İK uzmanlarına önerilerim:
Çeşitlilik ve kapsayıcılığa odaklanın: Z kuşağı çalışanlarının büyük bir çoğunluğu, çeşitlilik içeren ve kapsayıcı bir çalışma ortamının önemini vurguluyor. İK departmanları, şirket içinde çeşitlilik ve kapsayıcılık politikalarını güçlendirerek, çalışan memnuniyetini artırabilir ve yetenek çekme ve tutma konusunda rekabet avantajı elde edebilir.

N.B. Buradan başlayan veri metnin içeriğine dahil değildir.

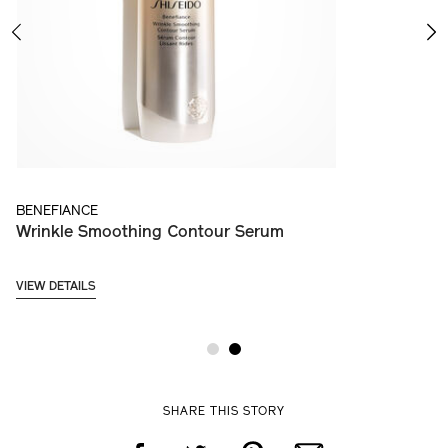
PREVIOUS
NE
BENEFIANCE
B
Wrinkle Smoothing Contour Serum
W
VIEW DETAILS
VI
SHARE THIS STORY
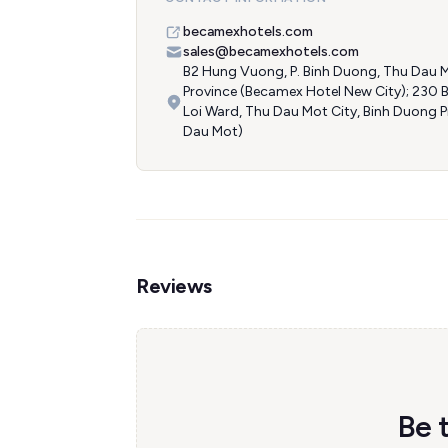
becamexhotels.com
sales@becamexhotels.com
B2 Hung Vuong, P. Binh Duong, Thu Dau M
Province (Becamex Hotel New City); 230 
Loi Ward, Thu Dau Mot City, Binh Duong 
Dau Mot)
Reviews
Be 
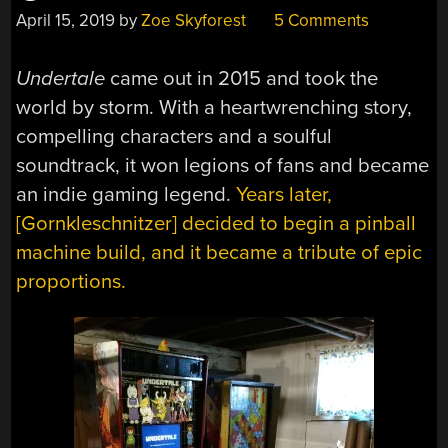
April 15, 2019
by
Zoe Skyforest
5 Comments
Undertale
came out in 2015 and took the
world by storm. With a heartwrenching story,
compelling characters and a soulful
soundtrack, it won legions of fans and became
an indie gaming legend.
Years later,
[Gornkleschnitzer] decided to begin a pinball
machine build, and it became a tribute of epic
proportions.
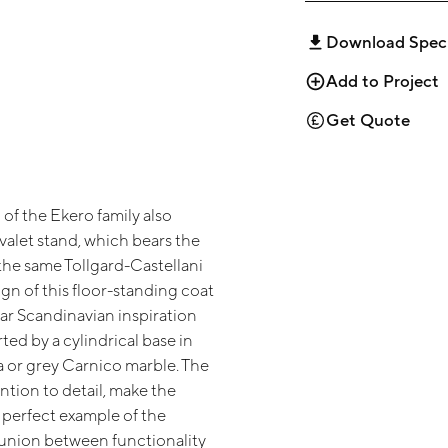
Download Spec
Add to Project
Get Quote
of the Ekero family also
valet stand, which bears the
the same Tollgard-Castellani
gn of this floor-standing coat
ear Scandinavian inspiration
ted by a cylindrical base in
a or grey Carnico marble. The
ntion to detail, make the
 perfect example of the
nion between functionality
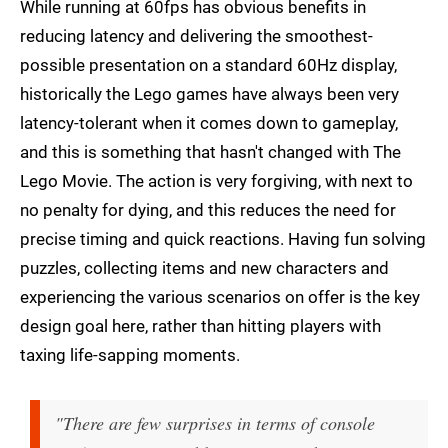
While running at 60fps has obvious benefits in
reducing latency and delivering the smoothest-
possible presentation on a standard 60Hz display,
historically the Lego games have always been very
latency-tolerant when it comes down to gameplay,
and this is something that hasn't changed with The
Lego Movie. The action is very forgiving, with next to
no penalty for dying, and this reduces the need for
precise timing and quick reactions. Having fun solving
puzzles, collecting items and new characters and
experiencing the various scenarios on offer is the key
design goal here, rather than hitting players with
taxing life-sapping moments.
"There are few surprises in terms of console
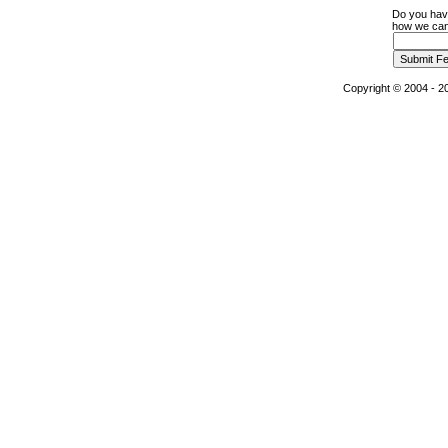
Do you hav
how we can 
Copyright © 2004 - 20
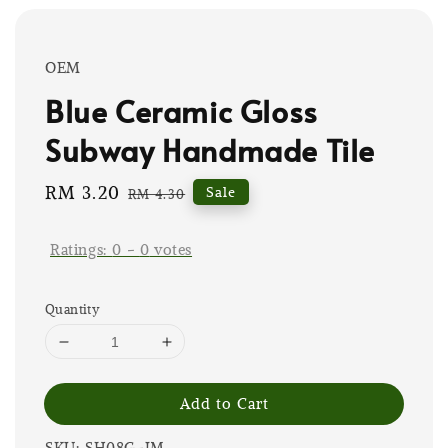
OEM
Blue Ceramic Gloss
Subway Handmade Tile
Sale
RM 3.20
Regular
Sale
RM 4.30
price
price
Ratings:
0
-
0
votes
Quantity
Add to Cart
SKU: SH08G-JM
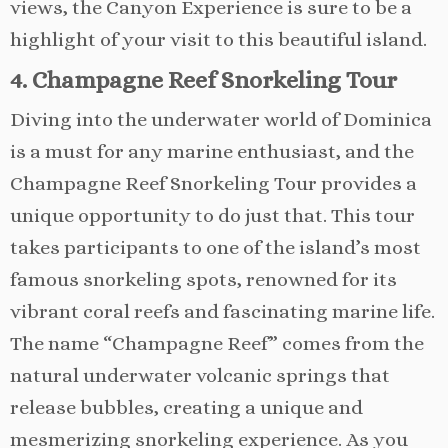
views, the Canyon Experience is sure to be a
highlight of your visit to this beautiful island.
4. Champagne Reef Snorkeling Tour
Diving into the underwater world of Dominica
is a must for any marine enthusiast, and the
Champagne Reef Snorkeling Tour provides a
unique opportunity to do just that. This tour
takes participants to one of the island’s most
famous snorkeling spots, renowned for its
vibrant coral reefs and fascinating marine life.
The name “Champagne Reef” comes from the
natural underwater volcanic springs that
release bubbles, creating a unique and
mesmerizing snorkeling experience. As you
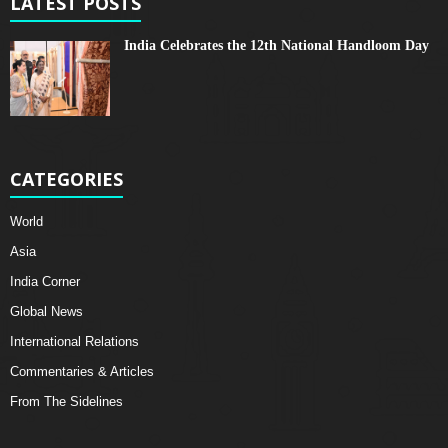
LATEST POSTS
India Celebrates the 12th National Handloom Day
CATEGORIES
World
Asia
India Corner
Global News
International Relations
Commentaries & Articles
From The Sidelines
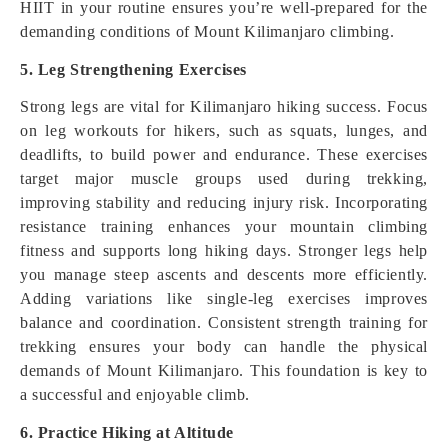
HIIT in your routine ensures you’re well-prepared for the
demanding conditions of Mount Kilimanjaro climbing.
5. Leg Strengthening Exercises
Strong legs are vital for Kilimanjaro hiking success. Focus
on leg workouts for hikers, such as squats, lunges, and
deadlifts, to build power and endurance. These exercises
target major muscle groups used during trekking,
improving stability and reducing injury risk. Incorporating
resistance training enhances your mountain climbing
fitness and supports long hiking days. Stronger legs help
you manage steep ascents and descents more efficiently.
Adding variations like single-leg exercises improves
balance and coordination. Consistent strength training for
trekking ensures your body can handle the physical
demands of Mount Kilimanjaro. This foundation is key to
a successful and enjoyable climb.
6. Practice Hiking at Altitude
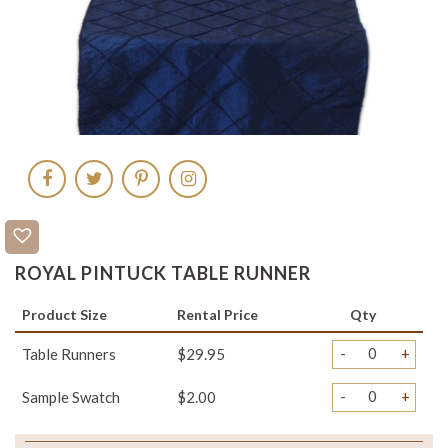
ROYAL PINTUCK TABLE RUNNER
Product Size
Rental Price
Qty
-
+
Table Runners
$29.95
-
+
Sample Swatch
$2.00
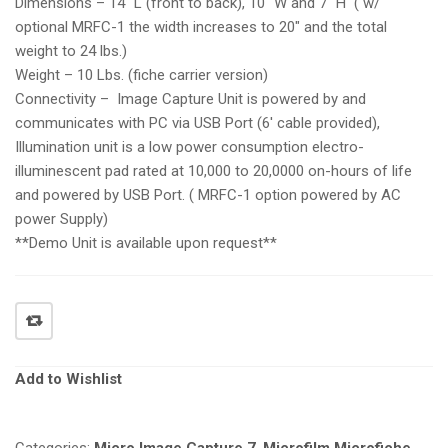
Dimensions – 14″ L (front to back), 10″ W and 7″ H ( w/
optional MRFC-1 the width increases to 20″ and the total
weight to 24 lbs.)
Weight – 10 Lbs. (fiche carrier version)
Connectivity – Image Capture Unit is powered by and
communicates with PC via USB Port (6′ cable provided),
Illumination unit is a low power consumption electro-
illuminescent pad rated at 10,000 to 20,0000 on-hours of life
and powered by USB Port. ( MRFC-1 option powered by AC
power Supply)
**Demo Unit is available upon request**
Add to Wishlist
Categories:
Micro Image Capture 7
,
Microfilm Microfiche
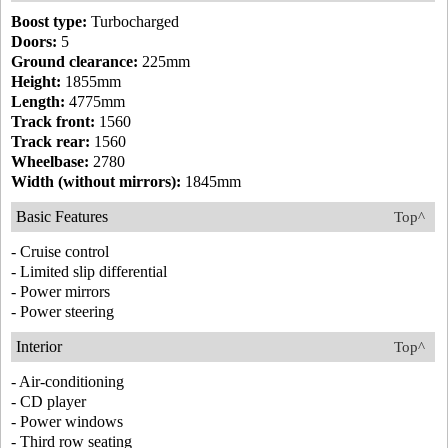
Boost type:
Turbocharged
Doors:
5
Ground clearance:
225mm
Height:
1855mm
Length:
4775mm
Track front:
1560
Track rear:
1560
Wheelbase:
2780
Width (without mirrors):
1845mm
Basic Features
Top^
- Cruise control
- Limited slip differential
- Power mirrors
- Power steering
Interior
Top^
- Air-conditioning
- CD player
- Power windows
- Third row seating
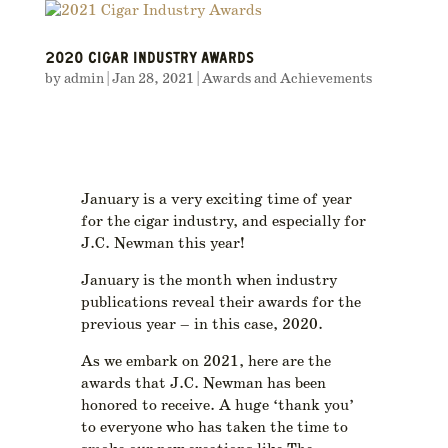
2020 CIGAR INDUSTRY AWARDS
by
admin
|
Jan 28, 2021
|
Awards and Achievements
January is a very exciting time of year
for the cigar industry, and especially for
J.C. Newman this year!
January is the month when industry
publications reveal their awards for the
previous year – in this case, 2020.
As we embark on 2021, here are the
awards that J.C. Newman has been
honored to receive. A huge ‘thank you’
to everyone who has taken the time to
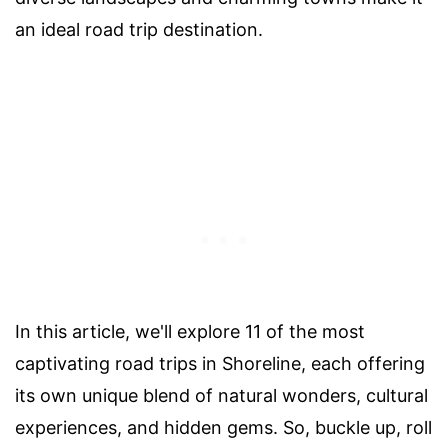
an ideal road trip destination.
In this article, we'll explore 11 of the most
captivating road trips in Shoreline, each offering
its own unique blend of natural wonders, cultural
experiences, and hidden gems. So, buckle up, roll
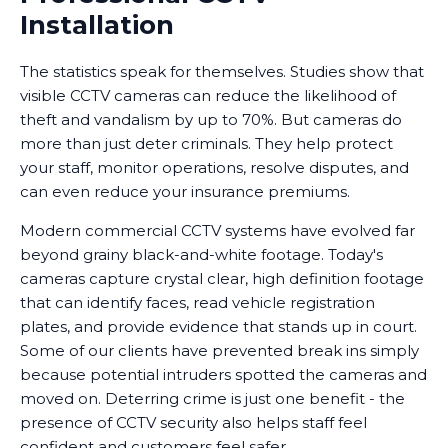
Installation
The statistics speak for themselves. Studies show that
visible CCTV cameras can reduce the likelihood of
theft and vandalism by up to 70%. But cameras do
more than just deter criminals. They help protect
your staff, monitor operations, resolve disputes, and
can even reduce your insurance premiums.
Modern commercial CCTV systems have evolved far
beyond grainy black-and-white footage. Today's
cameras capture crystal clear, high definition footage
that can identify faces, read vehicle registration
plates, and provide evidence that stands up in court.
Some of our clients have prevented break ins simply
because potential intruders spotted the cameras and
moved on. Deterring crime is just one benefit - the
presence of CCTV security also helps staff feel
confident and customers feel safer.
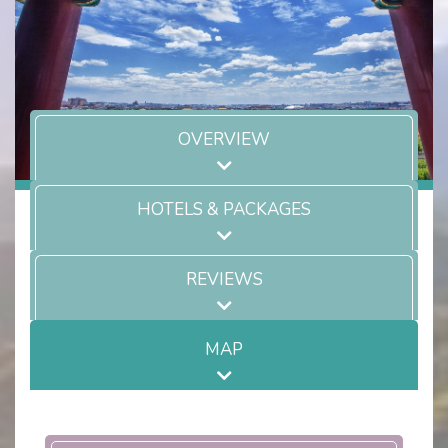
OVERVIEW
HOTELS & PACKAGES
REVIEWS
MAP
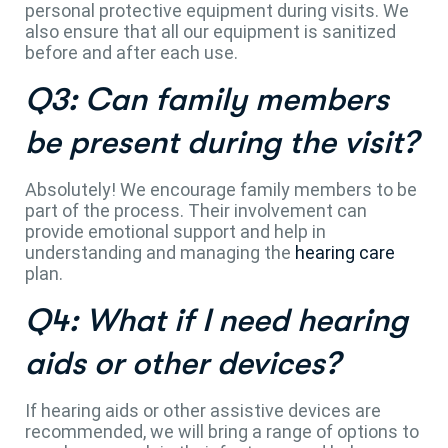
personal protective equipment during visits. We
also ensure that all our equipment is sanitized
before and after each use.
Q3: Can family members
be present during the visit?
Absolutely! We encourage family members to be
part of the process. Their involvement can
provide emotional support and help in
understanding and managing the
hearing care
plan.
Q4: What if I need hearing
aids or other devices?
If hearing aids or other assistive devices are
recommended, we will bring a range of options to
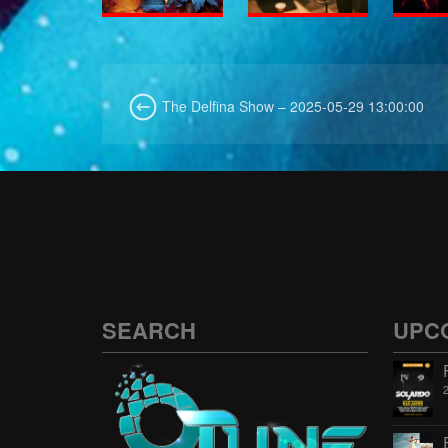
The Delfina Show – 2025-05-29 13:00:00
SEARCH
UPC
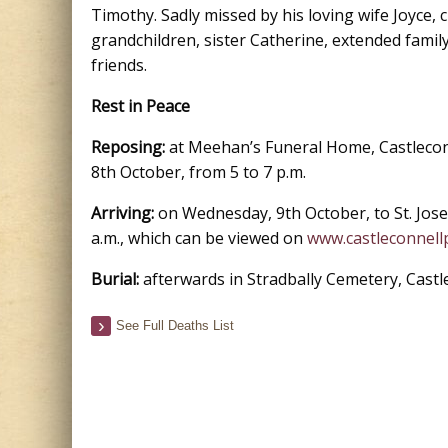
Timothy. Sadly missed by his loving wife Joyce, 
grandchildren, sister Catherine, extended family
friends.
Rest in Peace
Reposing:
at Meehan’s Funeral Home, Castlecon
8th October, from 5 to 7 p.m.
Arriving:
on Wednesday, 9th October, to St. Jose
a.m., which can be viewed on
www.castleconnellp
Burial:
afterwards in Stradbally Cemetery, Castl
See Full Deaths List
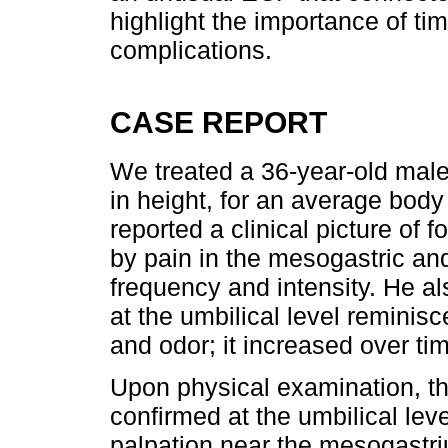
highlight the importance of tim
complications.
CASE REPORT
We treated a 36-year-old male
in height, for an average bod
reported a clinical picture of 
by pain in the mesogastric and
frequency and intensity. He a
at the umbilical level reminis
and odor; it increased over ti
Upon physical examination, t
confirmed at the umbilical le
palpation near the mesogastr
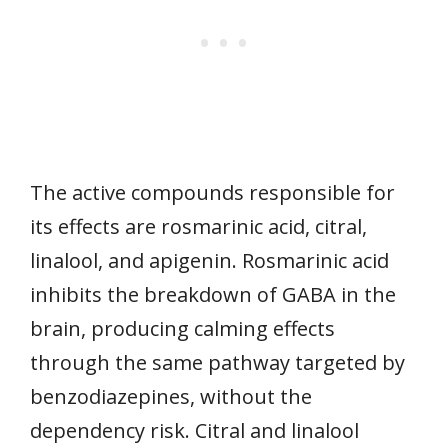
The active compounds responsible for
its effects are rosmarinic acid, citral,
linalool, and apigenin. Rosmarinic acid
inhibits the breakdown of GABA in the
brain, producing calming effects
through the same pathway targeted by
benzodiazepines, without the
dependency risk. Citral and linalool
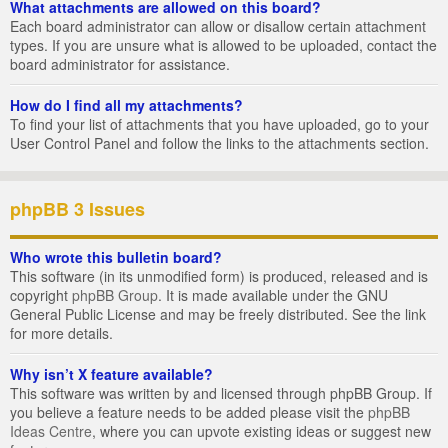
What attachments are allowed on this board?
Each board administrator can allow or disallow certain attachment
types. If you are unsure what is allowed to be uploaded, contact the
board administrator for assistance.
How do I find all my attachments?
To find your list of attachments that you have uploaded, go to your
User Control Panel and follow the links to the attachments section.
phpBB 3 Issues
Who wrote this bulletin board?
This software (in its unmodified form) is produced, released and is
copyright
phpBB Group
. It is made available under the GNU
General Public License and may be freely distributed. See the link
for more details.
Why isn’t X feature available?
This software was written by and licensed through phpBB Group. If
you believe a feature needs to be added please visit the
phpBB
Ideas Centre
, where you can upvote existing ideas or suggest new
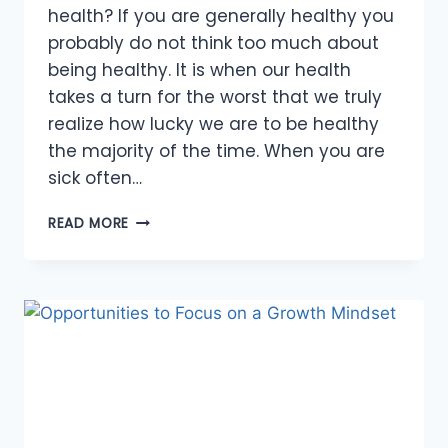
health? If you are generally healthy you
probably do not think too much about
being healthy. It is when our health
takes a turn for the worst that we truly
realize how lucky we are to be healthy
the majority of the time. When you are
sick often…
ABUNDANCE
READ MORE
OF
OPPORTUNITIES
FOR
A
HEALTHY
BODY,
MIND
AND
SPIRIT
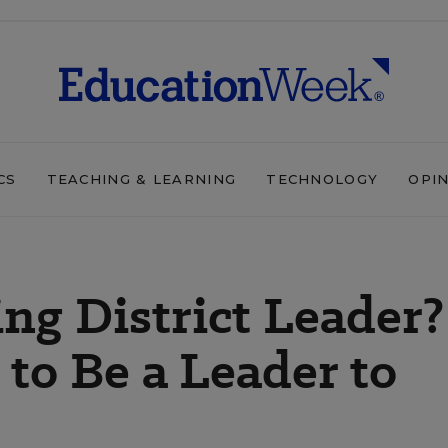
CS
TEACHING & LEARNING
TECHNOLOGY
OPI
ng District Leader?
o Be a Leader to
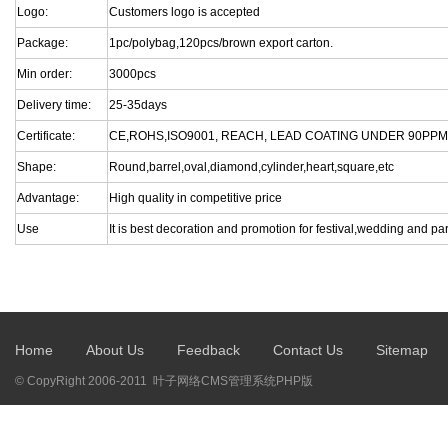
Logo:
Customers logo is accepted
Package:
1pc/polybag,120pcs/brown export carton.
Min order:
3000pcs
Delivery time:
25-35days
Certificate:
CE,ROHS,ISO9001, REACH, LEAD COATING UNDER 90PPM
Shape:
Round,barrel,oval,diamond,cylinder,heart,square,etc
Advantage:
High quality in competitive price
Use
It is best decoration and promotion for festival,wedding and par
Home
About Us
Feedback
Contact Us
Sitemap
© CopyRight 2006-2011 叶子网络CMS管理系统PHP版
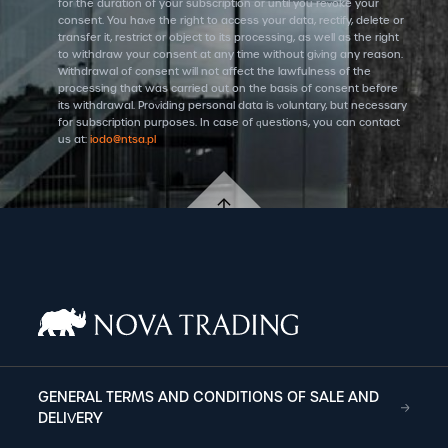
for the duration of your subscription or until you revoke your
consent. You have the right to access your data, rectify, delete or
transfer it, restrict or object to its processing, as well as the right
to withdraw your consent at any time without giving any reason.
Withdrawal of consent will not affect the lawfulness of the
processing that was carried out on the basis of consent before
its withdrawal. Providing personal data is voluntary, but necessary
for subscription purposes. In case of questions, you can contact
us at:
iodo@ntsa.pl
GENERAL TERMS AND CONDITIONS OF SALE AND
DELIVERY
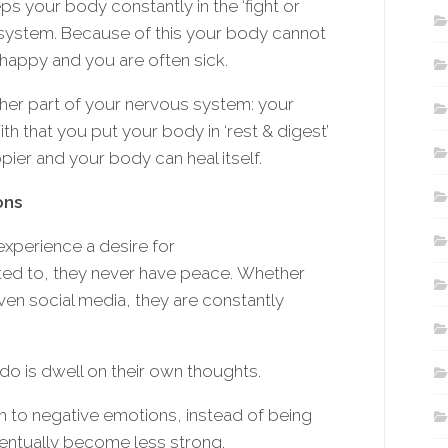
s your body constantly in the ‘fight or
s system. Because of this your body cannot
nhappy and you are often sick.
ther part of your nervous system: your
 that you put your body in ‘rest & digest’
pier and your body can heal itself.
ons
experience a desire for
ted to, they never have peace. Whether
even social media, they are constantly
do is dwell on their own thoughts.
en to negative emotions, instead of being
entually become less strong.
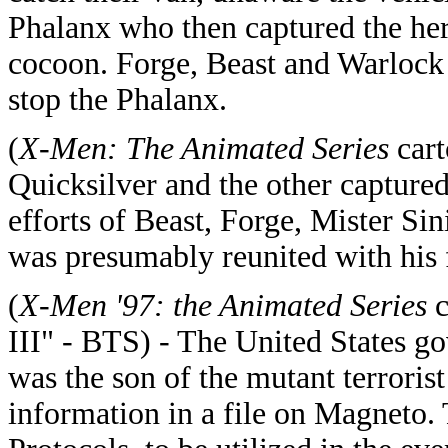
Phalanx who then captured the her
cocoon. Forge, Beast and Warlock 
stop the Phalanx.
(
X-Men: The Animated Series
cart
Quicksilver and the other captur
efforts of Beast, Forge, Mister Si
was presumably reunited with his 
(
X-Men '97: the Animated Series
c
III" - BTS) - The United States g
was the son of the mutant terrori
information in a file on Magneto. 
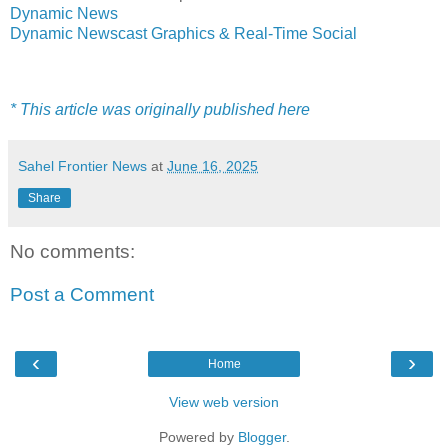
Dynamic News
Dynamic Newscast Graphics & Real-Time Social
* This article was originally published here
Sahel Frontier News
at
June 16, 2025
Share
No comments:
Post a Comment
‹
›
Home
View web version
Powered by
Blogger
.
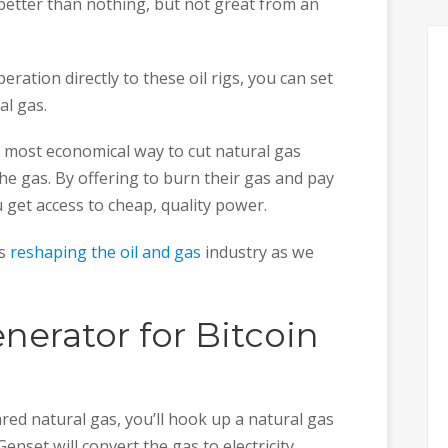
s better than nothing, but not great from an
eration directly to these oil rigs, you can set
al gas.
 most economical way to cut natural gas
the gas. By offering to burn their gas and pay
u get access to cheap, quality power.
is
reshaping the oil and gas
industry as we
nerator for Bitcoin
red natural gas, you’ll hook up a natural gas
nset will convert the gas to electricity.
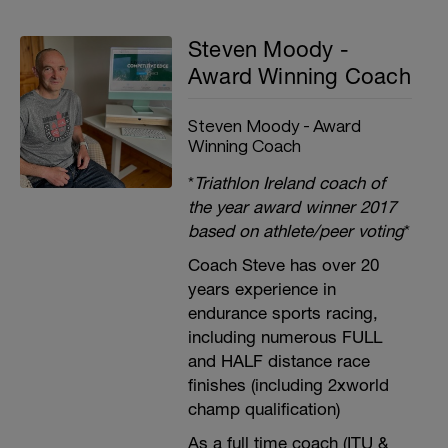
Steven Moody -
Award Winning Coach
Steven Moody - Award
Winning Coach
*
Triathlon Ireland coach of
the year award winner 2017
based on athlete/peer voting
*
Coach Steve has over 20
years experience in
endurance sports racing,
including numerous FULL
and HALF distance race
finishes (including 2xworld
champ qualification)
As a full time coach (ITU &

Esnek çalışma modellerine adapte olun: İK uzmanları, şirketlerdeki çalışma saatleri, uzaktan çalışma seçenekleri ve iş/yaşam dengesi konularında esneklik sağlamalı ve çalışanların ihtiyaçlarını karşılayacak çözümler sunmalılar.
Teknoloji yeteneklerini geliştirin: Teknolojiye yatırım yapan şirketler daha rekabetçi oluyor ve yetenek çekme konusunda avantaj elde ediyor. İK uzmanları, şirket içindeki dijital yetenekleri geliştirme ve dışarıdan da yetenekleri çekme konusunda stratejiler oluşturmalı ve teknolojiye adaptasyonu teşvik etmeliler.
Demografik değişikliklere uyum sağlayın: Yaşlanan nüfus, iş gücünde önemli bir etken olarak karşımıza çıkıyor. İK uzmanları, yaşlanan nüfusun yarattığı iş gücü açığını göz önünde bulundurmalı ve bu konuda stratejiler geliştirmelidir. Örneğin, emeklilik sonrası çalışma modelleri veya yaşlı çalışanlara yönelik destek programları gibi çözümler sunulabilir.
Yetenekleri doğru yerlerde buluşturun: Küresel çapta yeteneklerin dağılımı giderek farklılaşıyor. İK uzmanları, yerel ve global pazarlarda yetenek arayışında stratejik bir yaklaşım benimsemeli ve çeşitli coğrafi bölgelerdeki yetenek havuzunu değerlendirmelidir. İşe alım süreçlerinde teknoloji destekli çözümler ve global iş birlikleri de önemli bir avantaj sağlayabilir.